Objective:
Can you reproduce every line of the records below word for word?

Information given:
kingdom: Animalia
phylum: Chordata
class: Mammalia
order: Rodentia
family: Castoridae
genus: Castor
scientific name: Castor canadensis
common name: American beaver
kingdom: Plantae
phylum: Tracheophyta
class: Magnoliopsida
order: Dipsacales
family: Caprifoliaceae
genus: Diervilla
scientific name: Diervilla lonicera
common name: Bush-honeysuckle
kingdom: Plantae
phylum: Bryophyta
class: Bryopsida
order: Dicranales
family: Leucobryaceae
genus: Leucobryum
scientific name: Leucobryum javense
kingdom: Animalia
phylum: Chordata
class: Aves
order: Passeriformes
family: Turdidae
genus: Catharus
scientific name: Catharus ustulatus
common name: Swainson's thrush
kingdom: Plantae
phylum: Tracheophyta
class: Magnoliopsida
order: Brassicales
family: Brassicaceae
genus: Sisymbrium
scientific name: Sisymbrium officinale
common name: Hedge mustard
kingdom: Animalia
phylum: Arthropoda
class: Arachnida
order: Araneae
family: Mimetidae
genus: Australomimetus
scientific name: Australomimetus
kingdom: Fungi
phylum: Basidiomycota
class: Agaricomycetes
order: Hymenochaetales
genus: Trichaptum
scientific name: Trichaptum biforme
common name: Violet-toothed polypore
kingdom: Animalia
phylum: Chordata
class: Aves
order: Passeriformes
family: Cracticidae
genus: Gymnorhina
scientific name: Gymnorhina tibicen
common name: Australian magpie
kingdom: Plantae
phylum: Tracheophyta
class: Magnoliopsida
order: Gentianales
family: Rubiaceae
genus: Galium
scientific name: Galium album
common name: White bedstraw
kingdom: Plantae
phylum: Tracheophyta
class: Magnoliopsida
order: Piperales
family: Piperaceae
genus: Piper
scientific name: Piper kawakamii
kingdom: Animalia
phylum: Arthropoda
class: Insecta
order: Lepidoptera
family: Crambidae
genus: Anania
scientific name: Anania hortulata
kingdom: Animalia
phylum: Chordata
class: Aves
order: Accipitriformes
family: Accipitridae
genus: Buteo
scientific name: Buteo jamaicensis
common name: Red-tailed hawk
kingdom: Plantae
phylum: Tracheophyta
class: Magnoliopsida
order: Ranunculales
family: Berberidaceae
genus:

Result of this exercise:
kingdom: Animalia
phylum: Chordata
class: Mammalia
order: Rodentia
family: Castoridae
genus: Castor
scientific name: Castor canadensis
common name: American beaver
kingdom: Plantae
phylum: Tracheophyta
class: Magnoliopsida
order: Dipsacales
family: Caprifoliaceae
genus: Diervilla
scientific name: Diervilla lonicera
common name: Bush-honeysuckle
kingdom: Plantae
phylum: Bryophyta
class: Bryopsida
order: Dicranales
family: Leucobryaceae
genus: Leucobryum
scientific name: Leucobryum javense
kingdom: Animalia
phylum: Chordata
class: Aves
order: Passeriformes
family: Turdidae
genus: Catharus
scientific name: Catharus ustulatus
common name: Swainson's thrush
kingdom: Plantae
phylum: Tracheophyta
class: Magnoliopsida
order: Brassicales
family: Brassicaceae
genus: Sisymbrium
scientific name: Sisymbrium officinale
common name: Hedge mustard
kingdom: Animalia
phylum: Arthropoda
class: Arachnida
order: Araneae
family: Mimetidae
genus: Australomimetus
scientific name: Australomimetus
kingdom: Fungi
phylum: Basidiomycota
class: Agaricomycetes
order: Hymenochaetales
genus: Trichaptum
scientific name: Trichaptum biforme
common name: Violet-toothed polypore
kingdom: Animalia
phylum: Chordata
class: Aves
order: Passeriformes
family: Cracticidae
genus: Gymnorhina
scientific name: Gymnorhina tibicen
common name: Australian magpie
kingdom: Plantae
phylum: Tracheophyta
class: Magnoliopsida
order: Gentianales
family: Rubiaceae
genus: Galium
scientific name: Galium album
common name: White bedstraw
kingdom: Plantae
phylum: Tracheophyta
class: Magnoliopsida
order: Piperales
family: Piperaceae
genus: Piper
scientific name: Piper kawakamii
kingdom: Animalia
phylum: Arthropoda
class: Insecta
order: Lepidoptera
family: Crambidae
genus: Anania
scientific name: Anania hortulata
kingdom: Animalia
phylum: Chordata
class: Aves
order: Accipitriformes
family: Accipitridae
genus: Buteo
scientific name: Buteo jamaicensis
common name: Red-tailed hawk
kingdom: Plantae
phylum: Tracheophyta
class: Magnoliopsida
order: Ranunculales
family: Berberidaceae
genus:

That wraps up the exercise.